Стучит в ушах. Архангелов размах
мерещится цветными плавниками.
И падает куда-то в пах
и ухает почти в гортани – камень.
Теперь – куда? Осевшее нутро.
Смеркается. По-мартовски рассыпчат,
как черный снег, язык во рту. И то,
что я и есть, что из меня же вычтет
в халате белом человек – к стене —
тупым ланцетом – потно прислонилось —
и грубым швом заштопает – и не
пока еще оно остановилось.
20.12.2002

Письмо отцу

Твой темперамент позволил Тебе сочетать
изобретательность и беспомощность
                      в личной жизни.
Ты требуешь силы и ловкости —
                     я возвращаю стыд.
Твои заповеди – уроки хороших манер
за столом в гостях. Ведь кто-то буквально
их понял и больше не ест свинину —
                            руками.
Или Твоя телесность: она везде,
а я как маленький мальчик Кафка.
Помнишь, как я скулил?
                 Но Ты научил словам —
не помню, какое же было первым.
Потом Ты медленно устранился.
Я слышал, что у Тебя неврозы, а сердце —
гласит скороговорка – нужно беречь.
Ты больше не куришь, но, согласись,
                           без дыма
нет и огня. Ты больше не пьешь вина,
но я знаю, где спиваются за Твое здоровье.

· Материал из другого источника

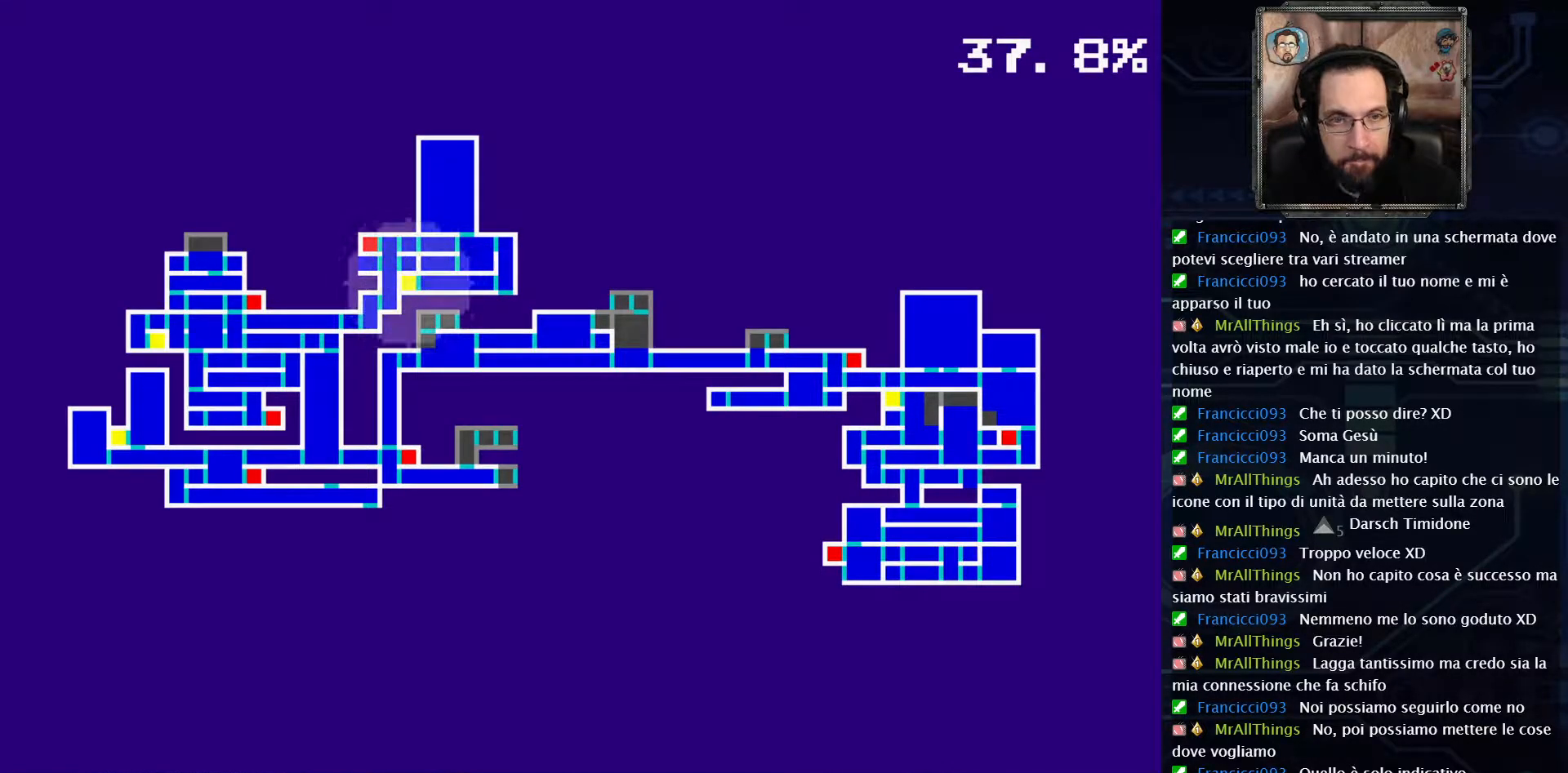
{"buttons": [], "left_stick": "center", "right_stick": "center", "events": []}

Что, разумеется, не упрек, а – факт.
Ты постарел, путаешь дело и человека:
дело сбивает с толку, человек раздражает слух.
От Тебя теперь часто слышно:
«Поступай как знаешь, ты —
                    совершеннолетний».
Мы обоюдно беспомощны – Ты и я.
Стало быть, по образу и подобию… Видишь,
я не очень хороший, но все-таки честный сын.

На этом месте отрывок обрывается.